States have raised concerns For this reason, the reliance of the Centre on cesses for generating additional revenue has been raised as a cause of concern by states on multiple occasions including the pre-Budget meeting steered by finance minister Sitharaman last month. During the meeting, states urged the central government to merge the cesses into the basic rates of tax so that the states receive their due share in devolution.
States with significant expenditure obligations depend heavily on central tax devolution as a source of revenue for carrying out these responsibilities. Prominent critics of the government including former West Bengal Finance Minister Amit Mitra have publicly accused the Centre of increasing cess and surcharges to deny the states their share.
The divisible pool includes all central taxes, excluding cesses and surcharges, which the Centre is constitutionally mandated to share with the States.

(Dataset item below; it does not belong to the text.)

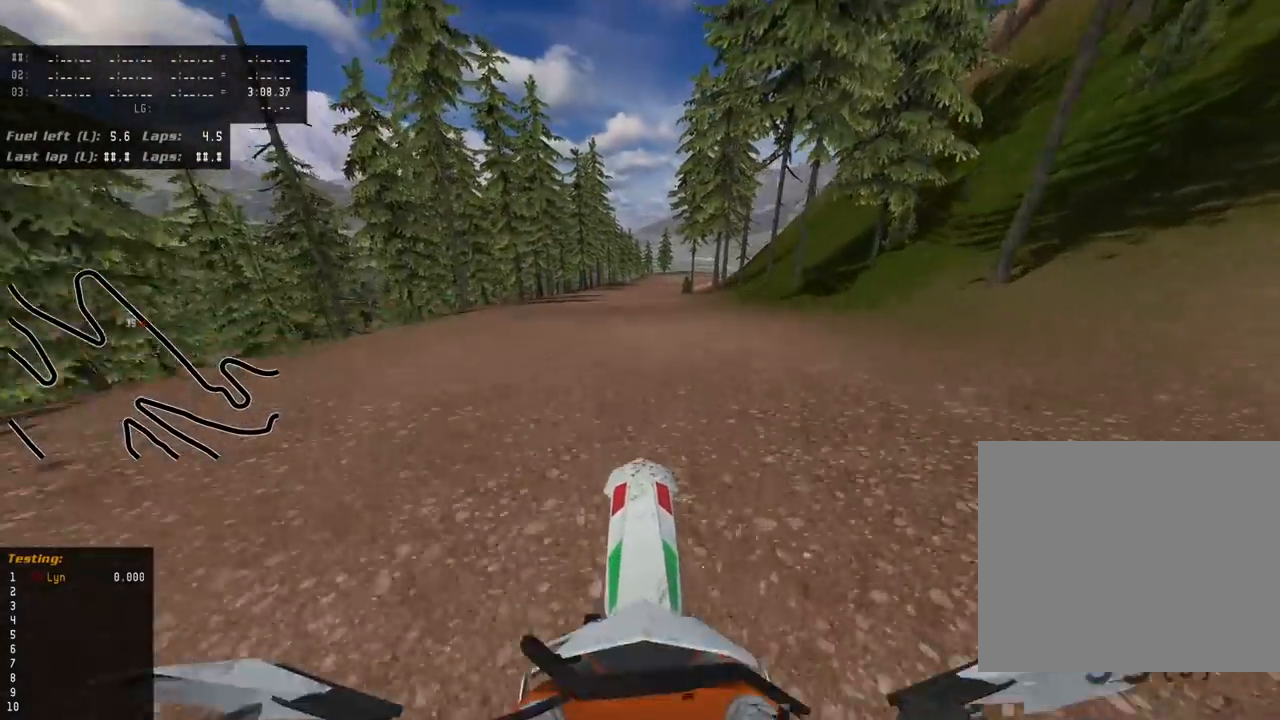
{"dt_ms": 500, "buttons": [], "left_stick": "center", "right_stick": "center", "events": [[83, "R2", "up"], [183, "right_stick", "center"]]}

Some of the heads under which the Centre collects cess include the health and education cess, additional excise duties on petrol and diesel, road and infrastructure cess, national calamity contingent duty, cess on crude oil, cess on exports, agriculture infrastructure and development cess and GST compensation cess.
The central government transfers a part of cess proceeds to states under various reserve funds such as Prarambhik Shiksha Kosh, Clean Energy Fund, Mines Welfare Funds and Krishi Kalyan Kosh, apart from the GST compensation fund.
Clarity sought from Finance Commission
Public finance experts argue that the future finance commissions need to provide clarity on the whole issue.
“Conceptually, the money from cess and surcharges needs to be brought under a divisible pool. The concern of the states is legitimate,” said NR Bhanumurthy, vice-chancellor of Dr B R Ambedkar School of Economics University, Bengaluru. By this inclusion, states will get a bigger share of devolution from the Centre's net proceeds to meet their expenditure commitments, he said.
“It is only the finance commission which can provide such recourse and can recommend to the Centre to make cess part of the divisible pool,” Bhanumurthy said. Such a move will require an amendment to the Constitution by parliament.
Bank of Baroda’s Sabnavis agreed. “We have to go back to the finance commission to take a call on whether cess and surcharges should be part of divisible or not. There has to be clarity on that,” he said, adding that if the finance commission says that the Centre has the right to not share cess and surcharges, then it opens the door for states as well to have their revenue resources as well which they don’t have to share.
The 14th Finance Commission recommended that a constitutional amendment be brought to put the revenues collected from cesses under the divisible pool. There was no such specific point made by the 15th Finance Commission. The 16th Finance Commission is likely to be set up in 2024.